MMR vaccine - live attenuated; two doses required for full protection
First dose at 1 year; second dose at 3 years 4 months (pre-school booster)
Catch-up MMR available at any age for unvaccinated individuals
Two doses confer ~88% protection against mumps (lower than measles/rubella components - explains vaccinated outbreaks)

Complications

Key complications
Orchitis - 20-30% of post-pubertal males; usually unilateral; atrophy in ~50% affected testes; bilateral (10-30% of orchitis) → subfertility; sterility rare
Viral meningitis - ~10% of cases; often without parotitis; lymphocytic pleocytosis; usually benign
Encephalitis - ~1 in 1,000 mumps meningitis cases; case fatality ~1.5%
Sensorineural hearing loss - ~4% some deafness; permanent deafness rare (~1 in 20,000)
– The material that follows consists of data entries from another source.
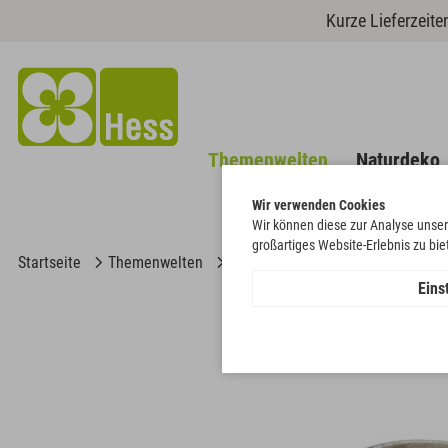
Kurze Lieferzeit
Themenwelten
Naturdeko
Wir verwenden Cookies
Wir können diese zur Analyse unser
großartiges Website-Erlebnis zu bi
Startseite
Themenwelten
Trauer & Gedenken
Herz mit 
Eins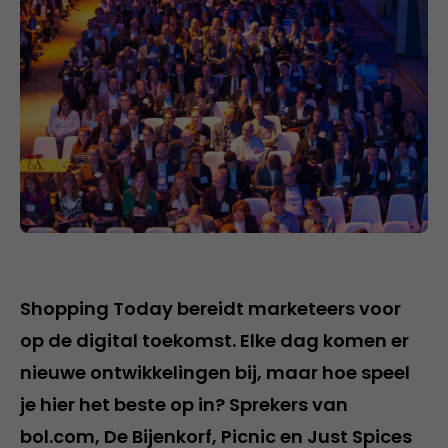
Shopping Today bereidt marketeers voor
op de digital toekomst. Elke dag komen er
nieuwe ontwikkelingen bij, maar hoe speel
je hier het beste op in? Sprekers van
bol.com, De Bijenkorf, Picnic en Just Spices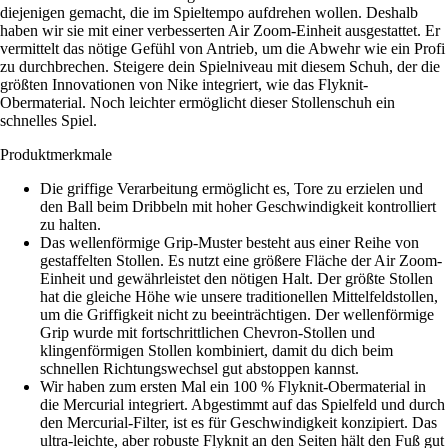
diejenigen gemacht, die im Spieltempo aufdrehen wollen. Deshalb
haben wir sie mit einer verbesserten Air Zoom-Einheit ausgestattet. Er
vermittelt das nötige Gefühl von Antrieb, um die Abwehr wie ein Profi
zu durchbrechen. Steigere dein Spielniveau mit diesem Schuh, der die
größten Innovationen von Nike integriert, wie das Flyknit-
Obermaterial. Noch leichter ermöglicht dieser Stollenschuh ein
schnelles Spiel.
Produktmerkmale
Die griffige Verarbeitung ermöglicht es, Tore zu erzielen und
den Ball beim Dribbeln mit hoher Geschwindigkeit kontrolliert
zu halten.
Das wellenförmige Grip-Muster besteht aus einer Reihe von
gestaffelten Stollen. Es nutzt eine größere Fläche der Air Zoom-
Einheit und gewährleistet den nötigen Halt. Der größte Stollen
hat die gleiche Höhe wie unsere traditionellen Mittelfeldstollen,
um die Griffigkeit nicht zu beeinträchtigen. Der wellenförmige
Grip wurde mit fortschrittlichen Chevron-Stollen und
klingenförmigen Stollen kombiniert, damit du dich beim
schnellen Richtungswechsel gut abstoppen kannst.
Wir haben zum ersten Mal ein 100 % Flyknit-Obermaterial in
die Mercurial integriert. Abgestimmt auf das Spielfeld und durch
den Mercurial-Filter, ist es für Geschwindigkeit konzipiert. Das
ultra-leichte, aber robuste Flyknit an den Seiten hält den Fuß gut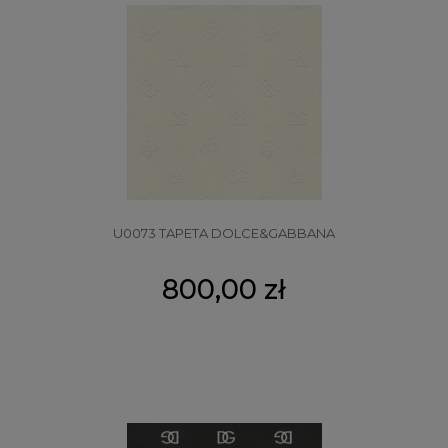
U0073 TAPETA DOLCE&GABBANA
800,00 zł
Pancreatitis - ~4%; epigastric pain and raised amylase; usually mild and self-limiting
Oophoritis - ~5% post-pubertal females; pelvic pain; sterility extremely rare
Mumps in pregnancy - not teratogenic but first-trimester infection increases risk of spontaneous abortion
💡
Orchitis causes testicular atrophy in ~50% of affected testes. Bilateral orchitis can cause subfertility, but complete sterility is rare.